Munir Akbari, Geschäftsführer des Kiosks „Que pasa amigos“ an der Sielwallkreuzung, hat mit dem Verbot sehr zu kämpfen. „Mir fallen 40 bis 50 Prozent meines Umsatzes weg. Der Verkauf in den Abendstunden ist mein Hauptgeschäft“, sagt er. Seit fast zwei Monaten gilt, dass im Viertel und an der Schlachte an den Wochenenden nach 22 Uhr kein Alkohol mehr außer Haus verkauft werden darf.

Vor den coronabedingten Maßnahmen habe sein Laden an Wochenenden immer bis drei oder vier Uhr nachts geöffnet gehabt. „Jetzt schließen wir meist schon um Mitternacht“, berichtet Akbari. Wenn das noch längere Zeit so weitergehe, müsse er wie viele andere betroffene Kioskbetreiber um seine Existenz bangen, sagt er.

Partygänger suchen sich andere Orte

Vielen Geschäften in den betroffenen Gebieten geht es ähnlich. Dazu fehlt vielen Besitzern die Perspektive, wann die Verkaufsverbote gelockert oder abgeschafft werden sollen. „Die Allgemeinverfügung ist zunächst auf zwei Wochen befristet, danach wird die Lage jedes Mal aufs Neue bewertet“, erklärt Innenressort-Sprecherin Karen Stroink.
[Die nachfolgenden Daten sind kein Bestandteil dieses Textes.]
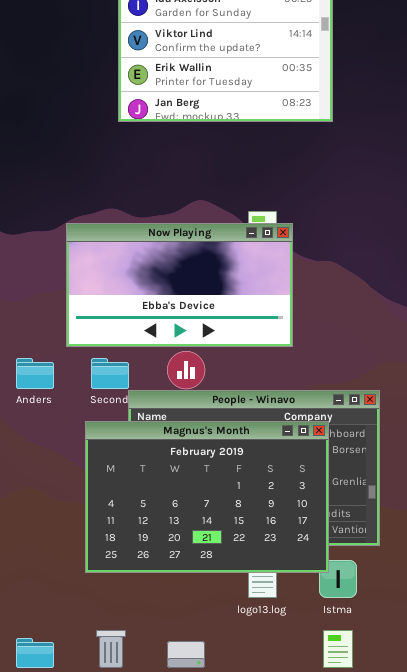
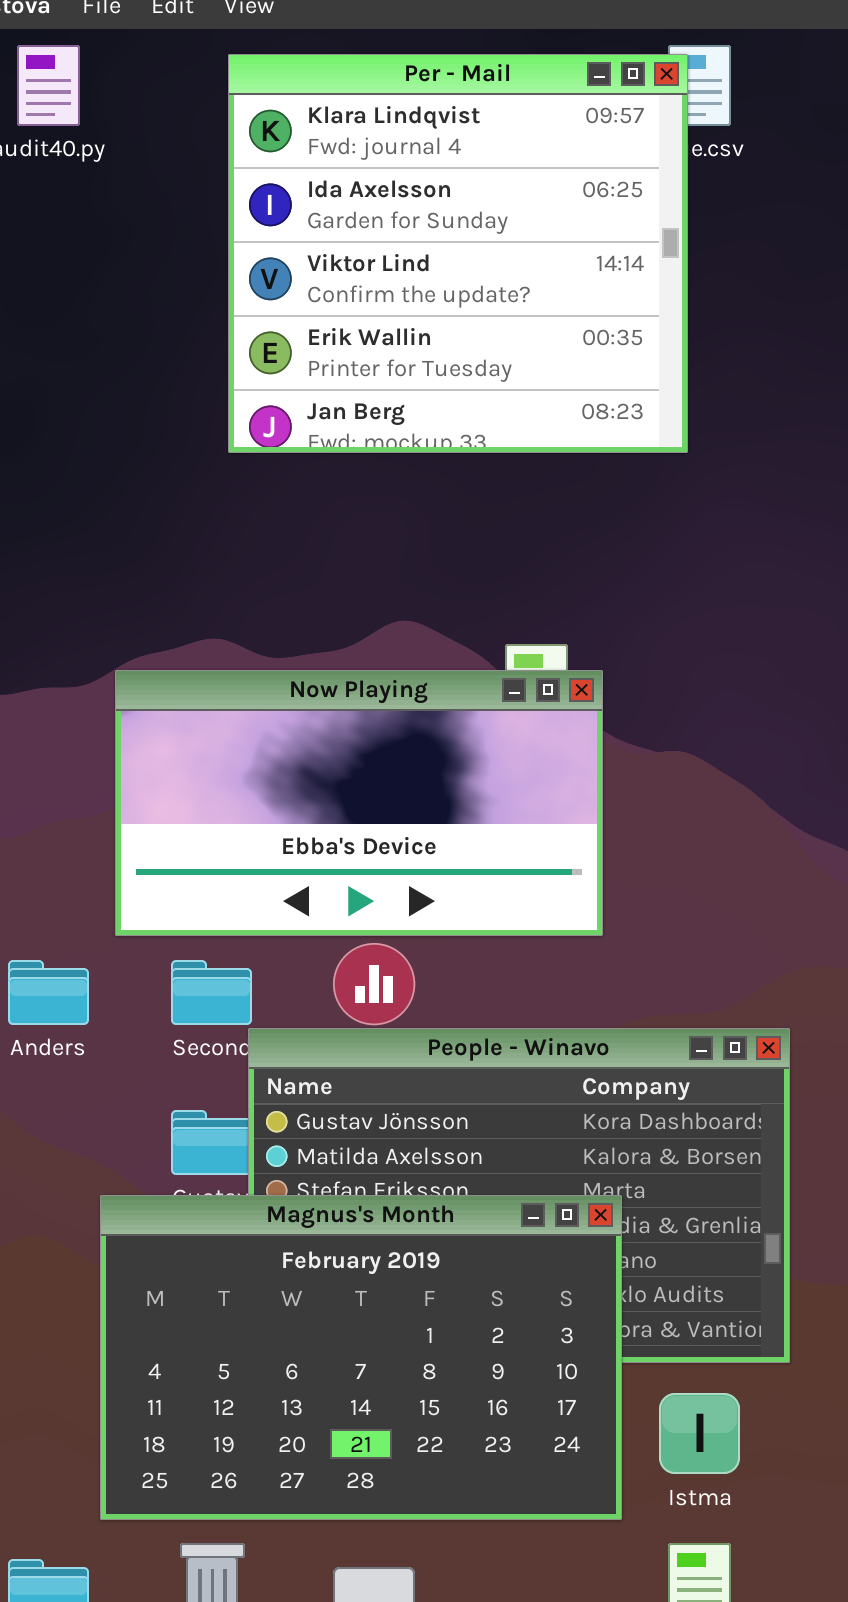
Magnus's Month: [85,421,329,573] -> [100,1195,622,1520], moved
Maßgebend für eine Verlängerung der Verbote sind laut Stroink Berichte der Polizei und des Ordnungsamtes sowie die aktuelle Entwicklung der Corona-Pandemie.

Dass das Verbot bald aufgehoben wird, halten viele Betroffene für unwahrscheinlich. „Wir sind traurig, auch für unsere Stammkunden ist das eine blöde Situation“, sagt Andy, Mitarbeiter im Viertel-Kiosk. Er hat beobachtet, dass viele Partygänger sich nun vermehrt an anderen, benachbarten Plätzen aufhalten.

Forderung nach härterem Durchgreifen

„Jetzt kaufen die Leute halt am Dobben oder am Osterdeich ihren Alkohol und halten sich dann dort länger auf. Daher macht das Verkaufsverbot aus meiner Sicht wenig Sinn“, findet er.

Auch Munir Akbari fordert andere Maßnahmen. „Polizei und Ordnungsamt müssten härter durchgreifen und mehr auf die Abstandsregeln bei den Feiernden achten.“

Die Polizei hat eine Verlagerung in den Bereich Osterdeich schon registriert. „Dorthin wird Alkohol in größeren Mengen mitgeführt und entsprechender Müll hinterlassen“, sagt Innenressort-Sprecherin Stroink. Das gute Wetter und die Lockerungen haben dazu geführt, dass „etliche Besucher jegliche Distanz vermissen lassen“. Polizei und Ordnungsamt seien dort und im Viertel nun noch präsenter.